Lilly used nursing services as kickbacks to boost insulin prescriptions, lawsuit claims

A lawsuit alleges Eli Lilly and other companies violated the False Claims Act with their drug marketing strategies.

After Novo Nordisk settled a lawsuit alleging it marketed certain drugs under a "white coat" sales scheme, fellow diabetes drug giant Eli Lilly is facing similar claims of illicit marketing. A recently unsealed lawsuit claims the company ran a "multi-tiered kickback scheme" to pump up sales of key blockbusters.

The lawsuit, filed in June and unsealed late last month, alleges Eli Lilly worked with Healthstar Communications and VMS Biomarketing to provide free nursing services to induce doctors to prescribe Lilly diabetes meds Humalog and Humulin, plus osteoporosis drug Forteo. The lawsuit also targets Covance and an Express Scripts unit, saying the two companies pitched into the setup by helping prescribers attain reimbursement. 

"While purporting to provide independent medical advice and disease-awareness information, the nurse educators were in reality acting as undercover sales reps for Lilly, focused on the mission Lilly had retained them to accomplish," the suit says. That mission, according to the lawsuit, was to refer the Lilly products to prescribers and patients. 

Eli Lilly representatives didn't immediately respond to a request for comment on the lawsuit. 

Express Scripts disclosed the lawsuit in a Tuesday SEC filing, saying it believes the company and subsidiaries are "in substantial compliance with applicable laws, rules and regulations in all material respects" but that it cannot predict the outcome. The same Express Scripts unit was named in a recent lawsuit over Mallinckrodt's controversial drug H.P. Acthar Gel and its huge jump in price over the years. 

Novo Nordisk in May settled a whistleblower lawsuit making similar allegations. That suit alleged that the company used certified diabetes educators to induce prescribers to use Novo drugs by offering educational programs and materials worth thousands of dollars. The company denied the allegations. 

In another similar case, Allergan in July paid out $13 million in a 2009 whistleblower suit over claims the company illegally promoted eye drugs—including Restasis, which has become controversial due to the company's recent tribal licensing deal—by providing valuable consulting and other services to doctors. 
The Novo case was kicked off by two whistleblowers alleging misconduct dating back to 2006. In the Lilly case, a unit of the research organization National Healthcare Analysis Group filed the suit on behalf of the federal and state governments.
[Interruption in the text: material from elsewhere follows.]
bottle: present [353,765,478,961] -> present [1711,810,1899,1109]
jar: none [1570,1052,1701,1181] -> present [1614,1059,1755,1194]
The group says it conducts hundreds of interviews every year to "form an understanding of industry practices" and that it believes the Lilly arrangement has resulted in "billions of dollars in improper reimbursements." The group is alleging violations of the False Claims Act.
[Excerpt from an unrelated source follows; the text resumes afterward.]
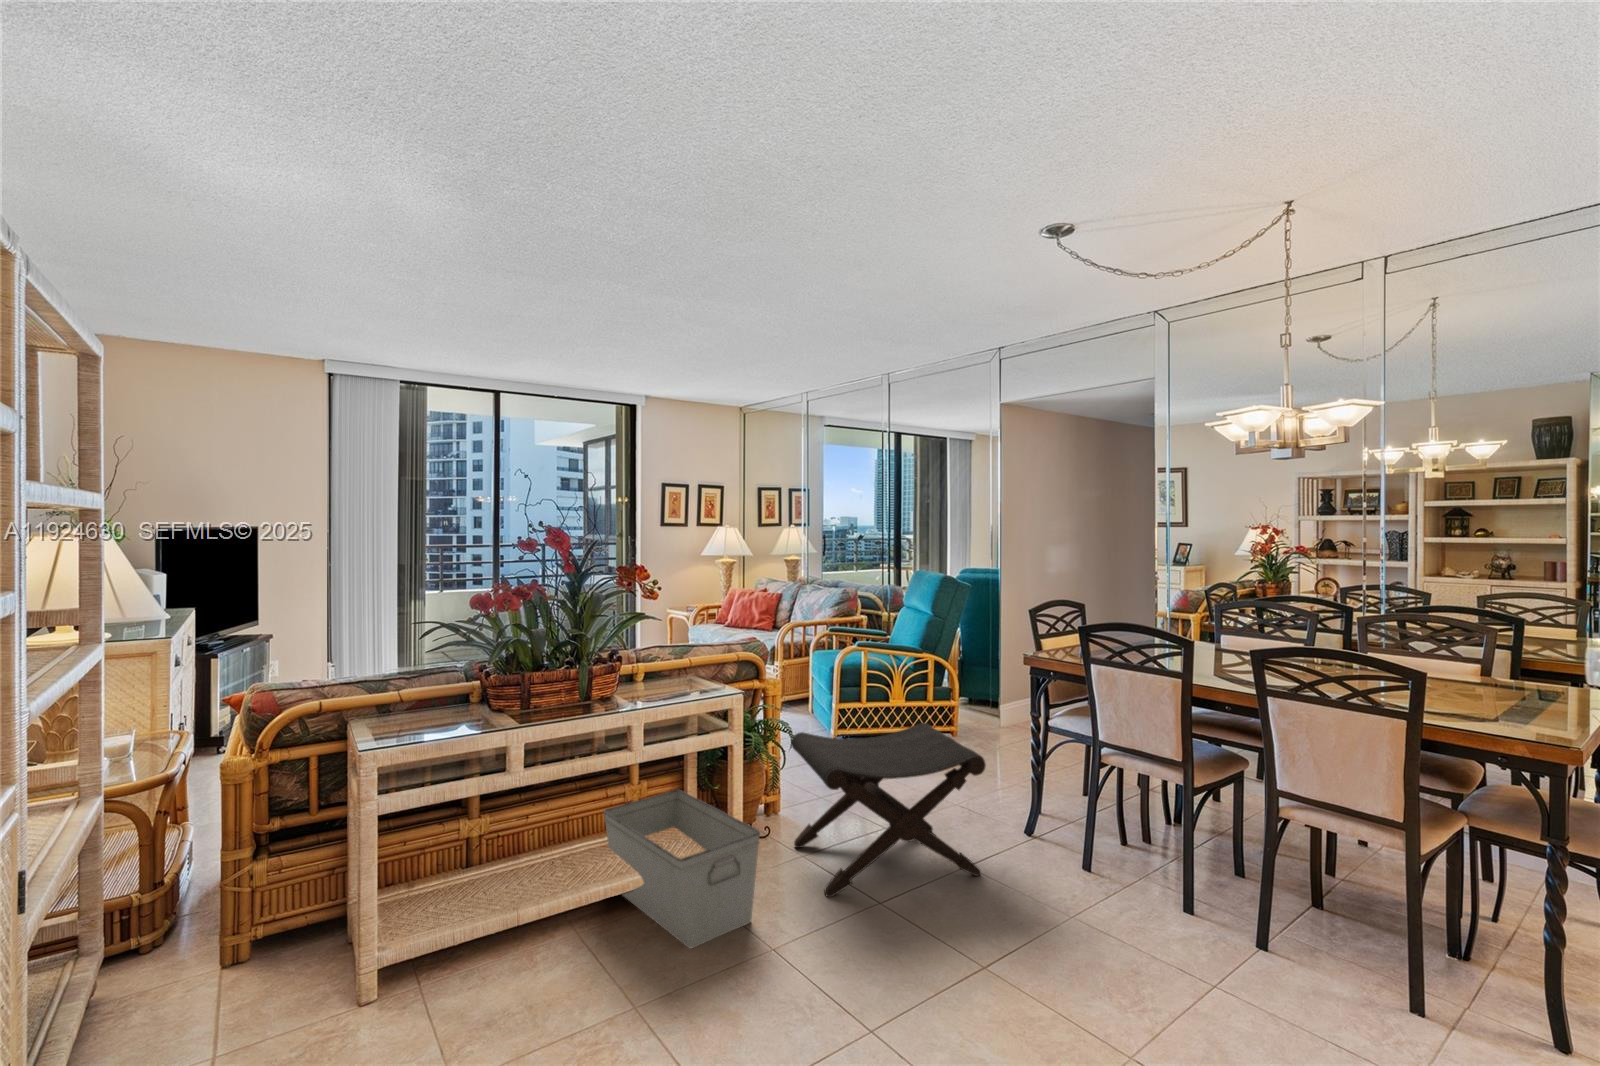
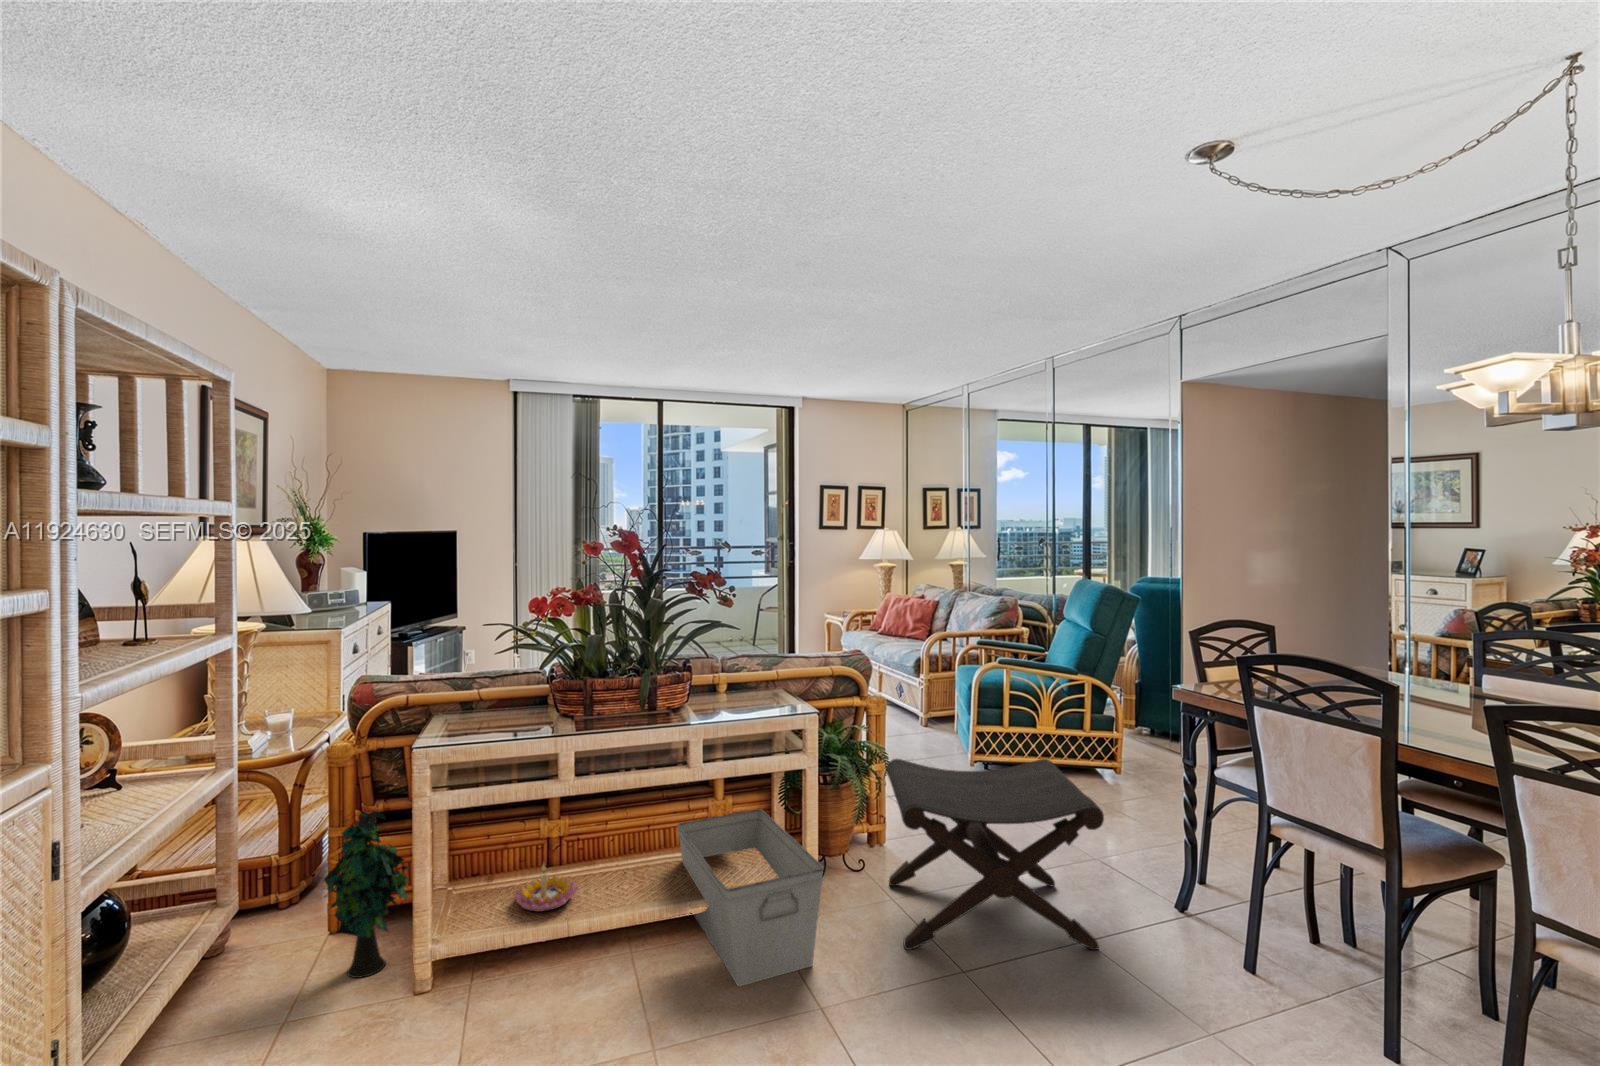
decorative plant: none [231,825,337,1005] -> present [324,812,408,978]
candle holder: none [449,858,517,908] -> present [514,864,578,912]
The three meds under question in the Lilly suit were each among the drugmaker's top 5 products last year, together generating more than $5.5 billion in 2016 sales. 

Diabetes drugmakers have faced no shortage of scrutiny on pricing and marketing in recent years as list prices have steadily grown. In one class action suit, plaintiffs accused the companies of working with pharmacy benefit managers to increase costs and share the additional revenues. In turn, patients have been left with "crushing" out-of-pocket expenses, according to the suit. Several of the PBMs and drugmakers denied the allegations, while some didn't immediately respond to requests for comment, Bloomberg BNA reported at the time.